The Grip Weeds are very much a family affair, with Reil’s brother Rick on guitar and keyboards and wife Kristin Pinell on guitar and flute. Longtime bassist Dave DeSantis rounds out the combo.

The set included several originals from 2018’s Trip Around the Sun album and the 2017 single “She Brings the Rain,” featuring the band’s trademark garage-rock sound and showcasing its stunning vocal harmonies.

Still, the highlights of the set came with the covers: The Mann/Weil garage-rock stomper “Shape of Things to Come” from the Grip Weeds’ 2021 covers collection Dig; a psychedelicized “Gloria”; and the medley of “I’m Free” and “See Me/Feel Me” that the band contributed to the 2022 Jem Records Celebrates Pete Townshend compilation.

JIM TESTA

Wayne Olivieri, left, and Dan Skye of The New Bardōts.

Headliners the New Bardōts qualify as the first Jersey band in my memory that tries to emulate Journey, but that is only part of the group’s bigger-than-life approach to classic rock. Olivieri frequently broke out a blues harp to add a J.Geils blues feel and raced across the sizable NBPAC stage like a madman throughout the set, finding an Aerosmith groove on “Love You So Hard,” arena-rock extravagance on “Thrill of the Night,” and unbridled rock ‘n’ roll exuberance on the working-class anthem “Corporate Businessman.”
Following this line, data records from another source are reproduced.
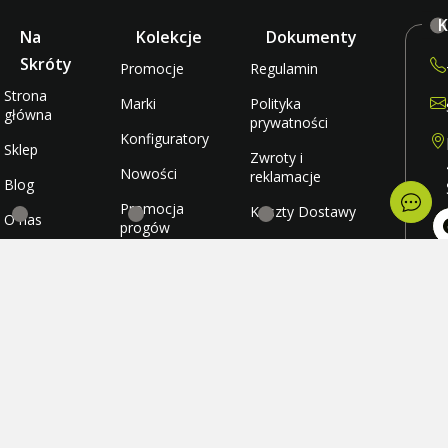
K
Na
Kolekcje
Dokumenty
Skróty
Promocje
Regulamin
Strona
Marki
Polityka
główna
prywatności
Konfiguratory
Sklep
Zwroty i
Nowości
reklamacje
Blog
Promocja
Koszty Dostawy
O nas
progów
rabatowych
Metody płatności
Kontakt
po
wt
Promocja
Ulubione
śr
darmowej
cz
wysyłki
Konto
pi
so
ni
New Bardōts guitarist Gar Francis looked like a Madame Tussauds rendition of Keith Richards standing stage left in leather and shades; his career dates back to the ’60s in Jersey’s long-lived Doughboys. Dan Skye on bass, John Croot on guitar and keyboards, Vic Cappella on saxophone, and Johnnie Rago on drums and percussion completed the lineup. Olivieri added cowbell and tambourine as well as harmonica.

The band drew heavily from its new album Turn Your Head and Cough on Bongo Boy Records and closed the night with a thundering version of the bubblegum hit “Gimme Gimme Good Lovin’,” originally recorded by studio creation Crazy Elephant.

Back in the ’90s and into the early 21st Century, New Brunswick had a great club scene that included the Court Tavern, the Melody Bar, the Roxy, the Budapest Cafe and Bowl-o-Drome. Now, with the exception of technically illegal DIY basement shows put on by Rutgers students, Pino’s Gift Basket Shoppe in nearby Highland Park has become the only area venue for any kind of indie rock.

The NBPAC, which mainly hosts theater, dance, jazz, classical music and the occasional tribute band, may not be the future of original rock ‘n’ roll in the Hub City. But this show was definitely a step in the right direction.